**Vorliegender Text**
Die militärischen Akteure und Syriens militärische Kapazitäten
Die Kämpfe und Gewalt nahmen 2021 sowohl im Nordwesten als auch im Nordosten und Süden des Landes zu (UNHRC 14.9.2021). Der Sondergesandte des Generalsekretärs der Vereinten Nationen (VN) für Syrien Geir O. Pedersen wies am 29.11.2022 vor dem Sicherheitsrat insbesondere auf eine langsame Zunahme der Kämpfe zwischen den Demokratischen Kräften Syriens auf der einen Seite und der Türkei und bewaffneten Oppositionsgruppen auf der anderen Seite im Norden Syriens hin. Er betonte weiter, dass mehr Gewalt noch mehr Leid für die syrische Zivilbevölkerung bedeutet und die Stabilität in der Region gefährden würde - wobei gelistete terroristische Gruppen die neue Instabilität ausnutzen würden (UNSC 29.11.2022). Im Hinblick auf das Niveau der militärischen Gewalt ist eine Verstetigung festzustellen. Auch das Erdbeben am 6.2.2023 hat zu keiner nachhaltigen Verringerung der Kampfhandlungen geführt. In praktisch allen Landesteilen kam es im Berichtszeitraum zu militärischen Auseinandersetzungen unterschiedlicher Art und Ausprägung. Dabei bestanden auch teils erhebliche Unterschiede zwischen Regionen mit einer hohen Zahl gewalttätiger Auseinandersetzungen und vergleichsweise ruhigeren Landesteilen (AA 29.3.2023). Für keinen Landesteil Syriens kann insofern von einer nachhaltigen Beruhigung der militärischen Lage ausgegangen werden (AA 2.2.2024).
Die Independent International Commission of Inquiry on the Syrian Arab Republic (CoI) der VN stellte im Februar 2022 fest, dass fünf internationale Streitkräfte - darunter Iran, Israel, Russland, die Türkei und die Vereinigten Staaten von Amerika, sowie nicht-staatliche bewaffnete Gruppen und von den VN benannte terroristische Gruppen weiterhin in Syrien aktiv sind (EUAA 9.2022). Im Mai 2023 begannen zusätzlich dazu die jordanischen Streitkräfte Luftangriffe gegen die Drogenschmuggler zu fliegen (SOHR 8.5.2023). Die USA sind mit mindestens 900 Militärpersonen in Syrien, um Anti-Terror-Operationen durchzuführen (CFR 24.1.2024). Seit Ausbruch des Krieges zwischen der Hamas und Israel begannen die USA mehrere Luftangriffe gegen iranische Milizen in Syrien und dem Irak zu fliegen. Anfang Februar 2024 eskalierten die Spannungen zwischen dem Iran und den USA, nachdem iranische Milizen in Jordanien eine militärische Stellung der USA mit einer Drohne angriffen und dabei mehrere US-amerikanische Soldaten töteten und verletzten. Die USA reagierten mit erhöhten und verstärkten Luftangriffen auf Stellungen der iranischen Milizen in Syrien und dem Irak. In Syrien trafen sie Ziele in den Räumen Deir ez-Zor, Al-Bukamal sowie Al-Mayadeen. Die syrische Armee gab an, dass bei den Luftangriffen auch Zivilisten sowie reguläre Soldaten getötet wurden (CNN 3.2.2024).

**Zu erstellen**
Bitte setzen Sie den Text oben über die militärischen Akteure in Syrien im Anschluss an seinen letzten Satz fort.

**Bereitgestellte Daten**
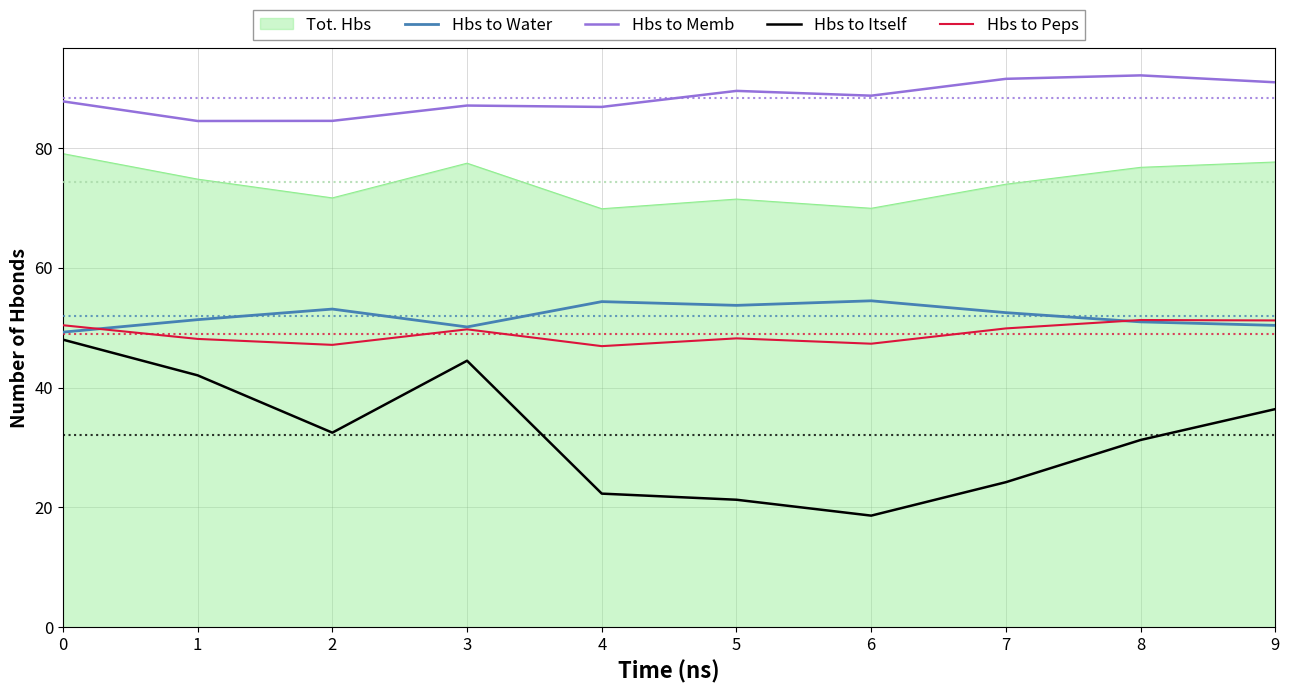

Read the Hbs to Peps value at 3.

49.7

**Antwort**
Seit dem Angriff der Hamas auf Israel im Oktober 2023 intensivierte Israel die Luftangriffe gegen iranische und syrische Militärstellungen CFR 24.1.2024). Infolge der kriegerischen Kampfhandlungen zwischen Israel und Hamas in und um Gaza seit dem 7.10.2023, wurde israelisch kontrolliertes Gebiet auch von Syrien aus mindestens dreimal mit Raketen beschossen. Israel habe daraufhin Artilleriefeuer auf die Abschussstellungen gerichtet. Beobachter machten iranisch kontrollierte Milizen für den Raketenbeschuss verantwortlich. Israel soll im selben Zeitraum, am 12.10.2023 und 14.10.2023 jeweils zweimal den Flughafen Aleppo sowie am 12.10.2023 den Flughafen Damaskus mit Luftschlägen angegriffen haben; aufgrund von Schäden an den Start- und Landebahnen mussten beide Flughäfen daraufhin den Betrieb einstellen (AA 2.2.2024).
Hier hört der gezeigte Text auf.